USE A MULTI-PURPOSE CREAM
Sure, you have friends who use four different kinds of creams at night. But, it's OK if you're not like them, because there are tons of multi-purpose night creams that will save you precious time and cash. Take Aveeno Positively Ageless Firming Night Cream, which works to reduce wrinkles and lines while also firming and lifting the skin. Another one to consider: Clarins' Multi-Active Night Youth Recovery Cream. And if you're on a budget, do like Tyra Banks says and just use some good ol' Vaseline.
Your hands, feet, legs, arms — whatever you can get your fingers on, put some lotion there. Women with the silkiest skin will tell you that they don't fall asleep without slathering some sort of cream, even if it's the most inexpensive body lotion, onto their bodies. Plus, it'll make you smell fresh and clean before hopping into bed. And if you share that bed with someone, they'll appreciate that.

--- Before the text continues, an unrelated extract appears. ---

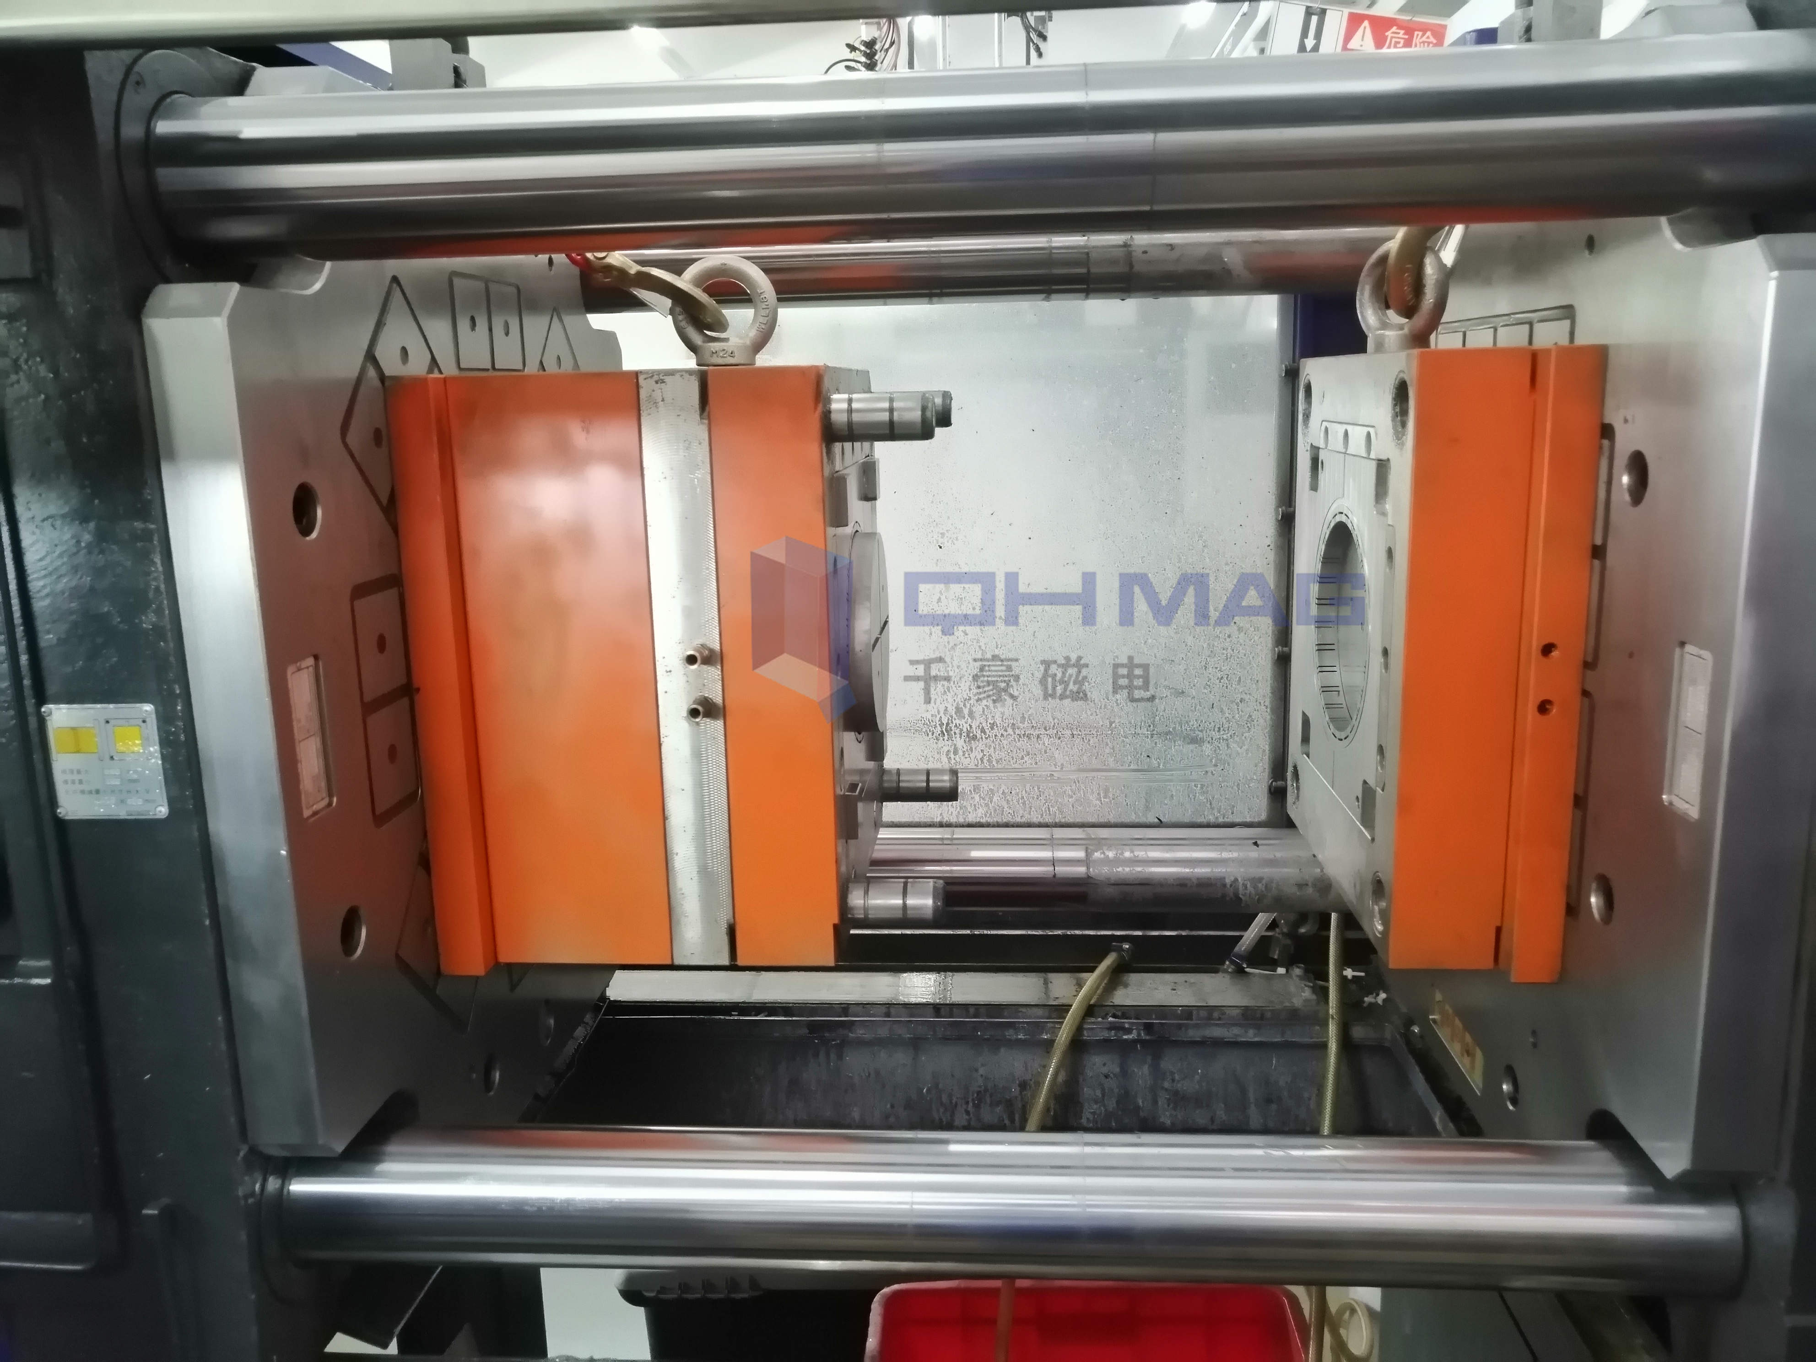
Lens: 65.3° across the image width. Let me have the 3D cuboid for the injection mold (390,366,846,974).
[{"bbox_3d":[-0.192,-0.039,1.242,0.312,0.451,0.430,0,12,4],"label":"injection mold"}]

SLEEP ON A SILK PILLOWCASE
You may have heard the rumors that sleeping on a silk or satin pillowcase will do wonders for your hair. Well, they're true — so get on that. This is the ultimate lazy girl beauty hack: you literally don't have to do anything except lay your head on your pillow and it'll do all the work for you. Satin and silk pillowcases can help keep your hair moisturized and tangle-free while you sleep. According to New York City salon owner John Corbett, “Sleeping on a cotton pillowcase will cause hair to bunch, knot, and get staticky. On a soft silk pillowcase, however, hair will slide, which is much less damaging.” It'll also help with the previous two habits, because unlike cotton, it won't absorb your lotion or cream, keeping it on your body and not your pillowcase. Sounds like a win-win, right?